II- Impunha-se conhecer prioritariamente do vício de forma por estar em causa acto proferido em execução de acórdão que anulara acto anterior com tal fundamento, pois que a sua procedência conduziria à nulidade do recorrido.
III- Está suficientemente fundamentado o despacho proferido em substituição do outro, respeitante a reclamação e recurso de listas de professores, pois nele se revelaram as razões que justificaram o posicionamento dos candidatos em causa.
IV- Não se verifica o vício de forma arguido face a certidão que apenas reproduzia parcialmente o acto recorrido.
V- Não tendo sido chamadas a intervir no anterior recurso candidatos pelos quais a recorrente entendia ter sido ultrapassada, firmou-se, quanto a elas, na ordem jurídica o respectivo despacho, não se impondo, quanto a elas, verificar se o novo acto está ou não fundamentado.

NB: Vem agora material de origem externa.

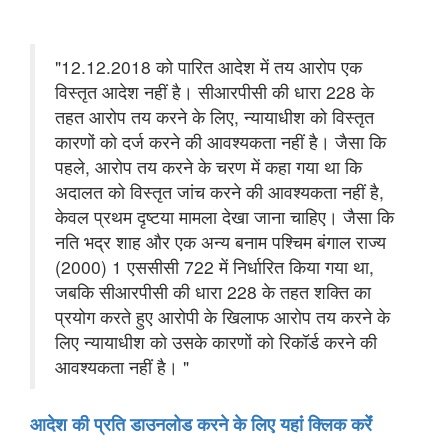
"12.12.2018 को पारित आदेश में तय आरोप एक
विस्तृत आदेश नहीं है। सीआरपीसी की धारा 228 के
तहत आरोप तय करने के लिए, न्यायाधीश को विस्तृत
कारणों को दर्ज करने की आवश्यकता नहीं है। जैसा कि
पहले, आरोप तय करने के चरण में कहा गया था कि
अदालत को विस्तृत जांच करने की आवश्यकता नहीं है,
केवल प्रथम दृष्टया मामला देखा जाना चाहिए। जैसा कि
नति भद्र शाह और एक अन्य बनाम पश्चिम बंगाल राज्य
(2000) 1 एससीसी 722 में निर्धारित किया गया था,
जबकि सीआरपीसी की धारा 228 के तहत शक्ति का
प्रयोग करते हुए आरोपी के खिलाफ आरोप तय करने के
लिए न्यायाधीश को उसके कारणों को रिकॉर्ड करने की
आवश्यकता नहीं है। "
आदेश की प्रति डाउनलोड करने के लिए यहांं क्लिक करेंं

VI- Assim, embora no recurso do acto que substituiu o anulado a recorrente tenha chamado a intervir as candidatas relativamente às quais o não fizera no anterior, isso não se justifica por tal acto lhe não dizer respeito.
VII- Não está inquinado pelo vício de violação de lei o despacho recorrido que justificou a manutenção da ordenação das recorridas em conformidade com o disposto no n. 1 do Dec. Lei n. 581/80, ambos de 29 de Dezembro e Despacho Normativo n. 15/81, de 29 de Dezembro, aplicáveis no respactivo concurso.